J'aime beaucoup ce très talentueux auteur québécois dont j'ai déjà lu deux polars,
Je me souviens et
Violence à l'origine. Avec cet opus-là, il s'éloigne de l'univers de ses policiers fétiches qui sévissent à la section des crimes majeurs, Victor Lessart et Jacinthe Taillon. Il me semble aussi qu'on y perd un peu de la gouaille typique de nos cousins canadiens, mais qu'importe, voilà encore un sujet traité avec une belle maitrise de l'écriture et du suspense.
Théodore Seaborn est un jeune publicitaire de Montréal. Au chômage et dépressif, il ne quitte plus son domicile et passe ses journées devant sa télé, pas rasé, pas changé, il s'empiffre de Coffee Crisp… Jusqu'au jour où, à court de barres chocolatées, il est contraint de sortir enfin de chez lui et découvre tout à fait incidemment son sosie parfait. Dès lors, sa vie bascule et de péripéties en rencontres, le voilà embarqué par Samir, un inconnu, jusqu'en Syrie. Là vont interférer dans son quotidien les forces djihadistes de l'EI, les services de renseignements français, les réminiscences de son enfance au Liban, mais surtout le voilà confronté aux interrogations sur sa vie, sa famille, son couple, sa fille, et tout ce qui fait le sel et la valeur de ce qui nous entoure.
Propulsé terroriste ou au contraire engagé quasiment par hasard, mais pas forcément contre son gré, dans une opération aux côtés des français, à Racca, il va découvrir l'horreur de la vie des prisonniers de l'EI, subir les tortures, assister aux pires exécutions, et pourtant comprendre également au contact de Samir que dans chaque homme, et malgré ses convictions les plus profondes, un soupçon d'humanité peut encore émerger.
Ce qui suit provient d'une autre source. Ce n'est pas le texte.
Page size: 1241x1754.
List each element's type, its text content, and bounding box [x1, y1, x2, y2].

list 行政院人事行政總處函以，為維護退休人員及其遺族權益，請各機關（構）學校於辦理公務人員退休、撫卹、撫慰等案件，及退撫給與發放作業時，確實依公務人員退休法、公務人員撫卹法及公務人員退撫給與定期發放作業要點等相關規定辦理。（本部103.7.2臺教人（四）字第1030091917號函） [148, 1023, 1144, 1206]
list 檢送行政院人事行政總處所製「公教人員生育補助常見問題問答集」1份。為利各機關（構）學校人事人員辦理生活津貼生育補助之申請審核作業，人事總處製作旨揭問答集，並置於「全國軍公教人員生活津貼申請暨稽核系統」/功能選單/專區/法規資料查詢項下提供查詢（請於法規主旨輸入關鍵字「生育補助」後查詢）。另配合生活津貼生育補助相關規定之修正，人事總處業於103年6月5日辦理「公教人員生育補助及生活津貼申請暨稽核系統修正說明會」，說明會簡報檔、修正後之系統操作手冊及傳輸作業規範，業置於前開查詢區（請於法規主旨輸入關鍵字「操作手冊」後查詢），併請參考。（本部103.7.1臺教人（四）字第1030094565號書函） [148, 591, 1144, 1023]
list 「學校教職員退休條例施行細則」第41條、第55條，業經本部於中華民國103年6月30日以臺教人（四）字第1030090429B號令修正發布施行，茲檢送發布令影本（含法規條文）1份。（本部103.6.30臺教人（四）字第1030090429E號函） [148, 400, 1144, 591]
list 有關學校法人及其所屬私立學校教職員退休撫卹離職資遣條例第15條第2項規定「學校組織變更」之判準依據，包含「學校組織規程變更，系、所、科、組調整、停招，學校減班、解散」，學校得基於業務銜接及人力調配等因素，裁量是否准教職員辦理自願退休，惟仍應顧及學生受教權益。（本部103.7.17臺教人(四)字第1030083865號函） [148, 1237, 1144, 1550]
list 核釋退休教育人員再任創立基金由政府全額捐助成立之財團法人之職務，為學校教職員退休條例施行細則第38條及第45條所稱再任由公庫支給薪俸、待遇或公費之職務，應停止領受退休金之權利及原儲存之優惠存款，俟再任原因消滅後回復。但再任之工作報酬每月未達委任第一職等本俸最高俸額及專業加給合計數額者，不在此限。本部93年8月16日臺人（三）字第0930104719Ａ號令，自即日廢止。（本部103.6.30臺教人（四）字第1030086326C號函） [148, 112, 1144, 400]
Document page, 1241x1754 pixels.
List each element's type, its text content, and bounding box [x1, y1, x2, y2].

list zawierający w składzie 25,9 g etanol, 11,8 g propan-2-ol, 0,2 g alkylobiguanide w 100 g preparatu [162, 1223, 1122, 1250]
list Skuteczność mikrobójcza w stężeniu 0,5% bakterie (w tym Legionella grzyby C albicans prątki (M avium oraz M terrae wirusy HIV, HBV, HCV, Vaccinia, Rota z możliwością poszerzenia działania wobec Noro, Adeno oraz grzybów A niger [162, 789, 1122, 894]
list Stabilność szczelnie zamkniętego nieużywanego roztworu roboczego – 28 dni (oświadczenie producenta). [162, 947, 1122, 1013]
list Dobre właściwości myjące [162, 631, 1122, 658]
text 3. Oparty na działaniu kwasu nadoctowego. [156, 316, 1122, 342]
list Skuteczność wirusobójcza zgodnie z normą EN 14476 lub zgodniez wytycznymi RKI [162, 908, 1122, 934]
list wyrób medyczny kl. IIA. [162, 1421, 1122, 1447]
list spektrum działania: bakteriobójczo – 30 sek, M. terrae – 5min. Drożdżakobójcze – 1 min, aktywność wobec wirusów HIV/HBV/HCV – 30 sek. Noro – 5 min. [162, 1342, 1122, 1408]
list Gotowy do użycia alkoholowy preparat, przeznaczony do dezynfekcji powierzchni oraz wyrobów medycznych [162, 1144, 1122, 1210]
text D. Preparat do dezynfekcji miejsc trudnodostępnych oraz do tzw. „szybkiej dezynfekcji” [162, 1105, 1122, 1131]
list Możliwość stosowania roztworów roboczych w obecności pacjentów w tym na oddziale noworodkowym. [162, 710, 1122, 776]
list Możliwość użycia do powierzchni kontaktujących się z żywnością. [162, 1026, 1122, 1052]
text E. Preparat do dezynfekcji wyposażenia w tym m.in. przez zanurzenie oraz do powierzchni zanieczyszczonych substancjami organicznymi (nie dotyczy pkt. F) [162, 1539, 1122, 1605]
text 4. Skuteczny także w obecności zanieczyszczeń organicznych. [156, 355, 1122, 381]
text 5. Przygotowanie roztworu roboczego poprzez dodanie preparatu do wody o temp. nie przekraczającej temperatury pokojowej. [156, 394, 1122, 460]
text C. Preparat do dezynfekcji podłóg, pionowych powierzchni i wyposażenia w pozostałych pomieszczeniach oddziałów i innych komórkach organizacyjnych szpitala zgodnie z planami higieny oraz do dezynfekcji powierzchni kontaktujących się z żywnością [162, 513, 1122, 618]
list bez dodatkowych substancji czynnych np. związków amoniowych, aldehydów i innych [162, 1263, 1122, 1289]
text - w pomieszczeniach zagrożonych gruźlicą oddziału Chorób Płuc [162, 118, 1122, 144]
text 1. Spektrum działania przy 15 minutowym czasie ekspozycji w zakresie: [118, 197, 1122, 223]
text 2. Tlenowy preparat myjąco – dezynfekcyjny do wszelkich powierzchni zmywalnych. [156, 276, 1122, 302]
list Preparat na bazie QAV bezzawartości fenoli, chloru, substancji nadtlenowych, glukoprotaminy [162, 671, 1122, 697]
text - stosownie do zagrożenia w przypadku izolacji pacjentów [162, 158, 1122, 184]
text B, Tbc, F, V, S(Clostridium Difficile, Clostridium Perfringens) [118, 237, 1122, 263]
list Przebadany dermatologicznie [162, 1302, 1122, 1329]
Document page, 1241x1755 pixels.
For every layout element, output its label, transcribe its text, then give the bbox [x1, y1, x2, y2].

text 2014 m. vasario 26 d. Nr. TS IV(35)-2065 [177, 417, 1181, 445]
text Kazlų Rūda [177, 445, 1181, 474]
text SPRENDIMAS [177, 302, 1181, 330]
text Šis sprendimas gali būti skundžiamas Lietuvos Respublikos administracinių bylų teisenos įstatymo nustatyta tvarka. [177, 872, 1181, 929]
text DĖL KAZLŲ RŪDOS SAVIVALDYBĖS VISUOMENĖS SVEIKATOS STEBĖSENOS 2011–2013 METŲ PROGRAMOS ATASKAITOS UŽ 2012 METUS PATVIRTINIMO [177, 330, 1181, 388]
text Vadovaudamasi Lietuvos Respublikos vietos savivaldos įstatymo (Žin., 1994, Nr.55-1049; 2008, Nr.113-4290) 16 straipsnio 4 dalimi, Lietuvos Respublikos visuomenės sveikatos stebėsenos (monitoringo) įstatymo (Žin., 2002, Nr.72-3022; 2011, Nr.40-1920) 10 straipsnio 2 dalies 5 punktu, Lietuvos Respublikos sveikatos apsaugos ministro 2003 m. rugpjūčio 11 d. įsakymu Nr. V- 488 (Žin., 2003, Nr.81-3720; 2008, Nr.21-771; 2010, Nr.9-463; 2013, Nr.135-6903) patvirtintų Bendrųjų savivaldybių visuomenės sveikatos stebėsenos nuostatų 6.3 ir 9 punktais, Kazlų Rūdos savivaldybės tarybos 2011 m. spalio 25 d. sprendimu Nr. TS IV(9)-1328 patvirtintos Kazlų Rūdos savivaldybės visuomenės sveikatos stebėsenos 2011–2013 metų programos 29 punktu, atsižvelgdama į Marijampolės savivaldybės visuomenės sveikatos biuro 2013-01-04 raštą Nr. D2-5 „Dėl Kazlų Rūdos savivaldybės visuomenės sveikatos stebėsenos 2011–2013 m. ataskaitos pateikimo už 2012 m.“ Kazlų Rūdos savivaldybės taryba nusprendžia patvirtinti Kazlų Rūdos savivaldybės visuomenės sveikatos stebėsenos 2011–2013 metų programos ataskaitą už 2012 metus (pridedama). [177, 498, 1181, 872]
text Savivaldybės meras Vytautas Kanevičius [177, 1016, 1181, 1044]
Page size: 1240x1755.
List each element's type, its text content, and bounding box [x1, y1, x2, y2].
Une certaine incohérence apparait quelques fois dans l'enchainement des rencontres, certaines semblent même improbables, et pourtant un écheveau invisible tisse des liens et finit par rassembler les différents protagonistes. On le sait,
Martin Michaud aime nous propulser dans des périodes de temps différentes pour mieux nous emmener dans son intrigue, et là encore il y excelle. Voilà donc un roman que l'on ne peut pas lâcher et qui se lit d'une traite. La déchéance, le fatalisme face aux difficultés, puis la rédemption et la transformation de Théodore Seaborn font un bien fou. La relation prisonnier-bourreau, passeur-émigré, les relations humaines entre les hommes, sont complexes et bien mises en évidence, on veut y croire et on se laisse emporter dans le sillage d'un Théodore d'abord anéanti, puis transformé et combatif, et de plus en plus attachant. Car finalement, aussi loin qu'il aille, c'est au fond de lui-même, de ses convictions, de ses envies, ses sentiments, ses croyances, en l'homme et en la religion, qu'il fait son plus important voyage, et c'est peut-être aussi pour ça qu'on s'y attache autant.